Why Should You Departmentalize Your P&L?

Most small businesses have terrible financials. Their accountant understands accounting and creates sales and expense categories well enough to do the company taxes. That is enough to keep them out of trouble with the government. Now I will admit, if the accountant saw them more than once a year at tax time, it might be better for both of them. The real problem is their accountant does not know or understand their business. But, neither does the business owner.

I recently reviewed a profit & loss statement that had one sales department and no cost of goods sold (COGS) accounts. As many of you know, sales minus cost of goods sold leaves your gross margin. After seeing this, I could understand why talking about gross margin had no impact on the business owner. He just did not know what gross margin was. Hence, there was a communications glitch. Communication truly is like music – you both need to play the same song and be on the same page to make beautiful music together.

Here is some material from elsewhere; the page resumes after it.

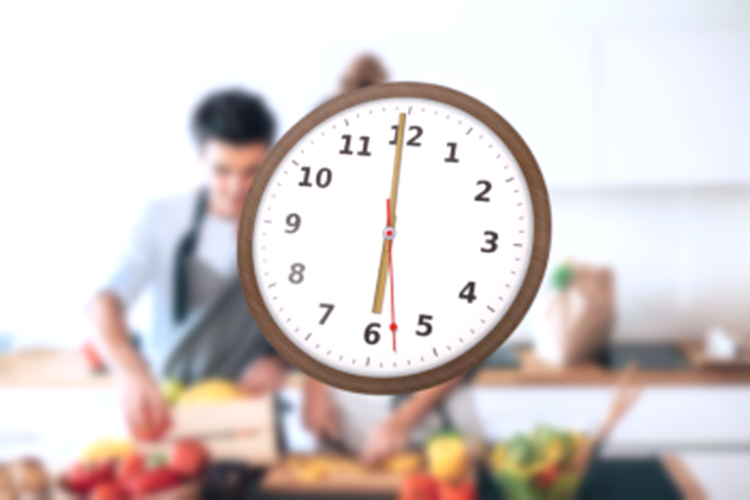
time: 5:59:28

Occasionally you will encounter that rare accountant that has been in the contracting world before, so he will create some additional sales departments. Sometimes I am unsure why he created those departments. I am told that they want to see what sales they did in plumbing repair, or water heater installation, or drain cleaning. Rarely, do I find one that also creates a cost of goods sold section for each sales department. So, what good is the sales department, if you do not know how much money you made in that department? If you do not strip out the costs, how do you know if that department was profitable?

What most business owners and accountants don’t understand is your P&L or Income Statement is one of the best management tools you will ever have! Yes, I need to know the sales by department and also know how much money each department generated. If you don’t know that, how do you determine what to advertise? How do you know your labor and materials cost for each one of those departments? If I say to you, your material costs for residential plumbing should be 12%, and yours is 27%, how do you know where the problem is? Breaking this down is a fairly simple process, if you just know what needs to be tracked.

All accountants and bookkeepers can do this, if they know what you need to run your business. In all my years, I only encountered one accountant that argued with me on setting up the accounts. She said it was not needed for tax purposes and it created more work for her. She could not understand that we needed the break down as a management tool. So, I told my client he needed to replace that accountant and he did.

Determine what sales accounts you need to track. If it is definitely 10% or more of your total sales, please create a department for that. In order for it to be really beneficial, also create a cost of goods sold for each sales department that includes labor, materials, permits, and subcontractors used to produce that income. Now you can determine what your gross margin dollars are for each department along with the percentage of labor and materials. What a great tool to help you run your business.